Asymptotics of Gelfand's formula

Question

In the following paper, it is stated that for for any matrix norm, $n \in \mathbb{N}$ and $A \in \mathbb{C}^{d \times d}$, the following holds:

$\rho(A) \ge \gamma^{(1+\ln n)/n}\|A^{n}\|^{1/n}$

for some constant $\gamma \in (0,1)$ and $\rho(A)$ is the spectral radius of $A$. Unfortunately, I could not find the source of this claim. In what way does $\gamma$ depend on $d$ and the specific norm?
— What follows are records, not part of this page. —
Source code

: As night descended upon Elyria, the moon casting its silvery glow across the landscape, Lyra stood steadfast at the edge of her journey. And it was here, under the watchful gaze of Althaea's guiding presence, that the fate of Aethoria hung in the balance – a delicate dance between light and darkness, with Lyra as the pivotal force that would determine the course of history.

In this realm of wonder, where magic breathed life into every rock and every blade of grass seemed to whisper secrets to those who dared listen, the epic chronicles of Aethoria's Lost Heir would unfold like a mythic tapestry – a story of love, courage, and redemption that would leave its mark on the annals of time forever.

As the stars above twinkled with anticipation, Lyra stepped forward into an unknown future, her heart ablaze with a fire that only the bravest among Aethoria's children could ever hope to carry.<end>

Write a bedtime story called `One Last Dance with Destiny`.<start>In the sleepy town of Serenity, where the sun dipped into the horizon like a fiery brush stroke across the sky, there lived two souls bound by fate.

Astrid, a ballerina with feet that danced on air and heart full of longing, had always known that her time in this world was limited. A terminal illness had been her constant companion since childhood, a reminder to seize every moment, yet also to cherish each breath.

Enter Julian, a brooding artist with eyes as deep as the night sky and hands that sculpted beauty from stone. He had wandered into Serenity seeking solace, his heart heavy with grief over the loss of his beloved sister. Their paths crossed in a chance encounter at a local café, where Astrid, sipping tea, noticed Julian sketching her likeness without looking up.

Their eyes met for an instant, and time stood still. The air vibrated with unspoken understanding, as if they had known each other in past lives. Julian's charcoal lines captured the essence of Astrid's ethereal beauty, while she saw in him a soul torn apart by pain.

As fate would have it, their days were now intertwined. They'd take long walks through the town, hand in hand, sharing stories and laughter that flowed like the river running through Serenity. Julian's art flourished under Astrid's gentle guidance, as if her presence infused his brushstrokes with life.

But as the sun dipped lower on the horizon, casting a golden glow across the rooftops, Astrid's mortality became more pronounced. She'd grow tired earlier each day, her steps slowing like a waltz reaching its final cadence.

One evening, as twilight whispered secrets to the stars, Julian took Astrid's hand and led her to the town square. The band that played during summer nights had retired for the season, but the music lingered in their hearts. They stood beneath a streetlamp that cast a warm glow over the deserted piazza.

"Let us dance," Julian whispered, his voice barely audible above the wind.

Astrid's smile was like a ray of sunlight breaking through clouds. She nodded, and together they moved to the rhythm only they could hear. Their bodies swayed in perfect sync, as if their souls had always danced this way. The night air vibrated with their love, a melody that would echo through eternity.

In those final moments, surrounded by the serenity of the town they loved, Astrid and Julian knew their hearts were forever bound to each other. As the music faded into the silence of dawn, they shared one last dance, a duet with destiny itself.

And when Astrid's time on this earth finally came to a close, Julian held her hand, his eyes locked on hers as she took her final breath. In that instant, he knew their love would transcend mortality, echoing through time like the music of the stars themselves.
I am interested in the $\infty$-norm, i.e., $\|A\| = \max_{i}\sum_{j=1}^{d}|A_{i,j}|$.

Thank you very much.

Answer 1

Unless $\gamma$ also depends on $A$, I don't think the claim is true. With $n=1$, the claim boils down to $\rho(A) \ge \gamma \|A\|$ for all $A$, which is demonstrably false if you consider the maximum absolute row sum norm and $A=\pmatrix{1&x\\ 0&1}$. We have $\rho(A)=1$ but $\|A\|=|x|+1\to+\infty$ when $x\to\infty$.

Answer 2

A somewhat similar bound can be acheived by considering the Cauchy integral definition for $A^{k}$. If one consider the pseudo spectrum $\Lambda_{\epsilon}(A)=\{z \in \mathbb{C}:\| (zI-A)^{-1} \| \ge \epsilon^{-1}\}$ and $\rho_{\epsilon}(A)=\sup_{z \in \Lambda_{\epsilon}(A)}|z|$:

$$ \|A^{k}\| \le \frac{\rho_{\epsilon}(A)^{k+1}}{\epsilon} $$

See, for example, here.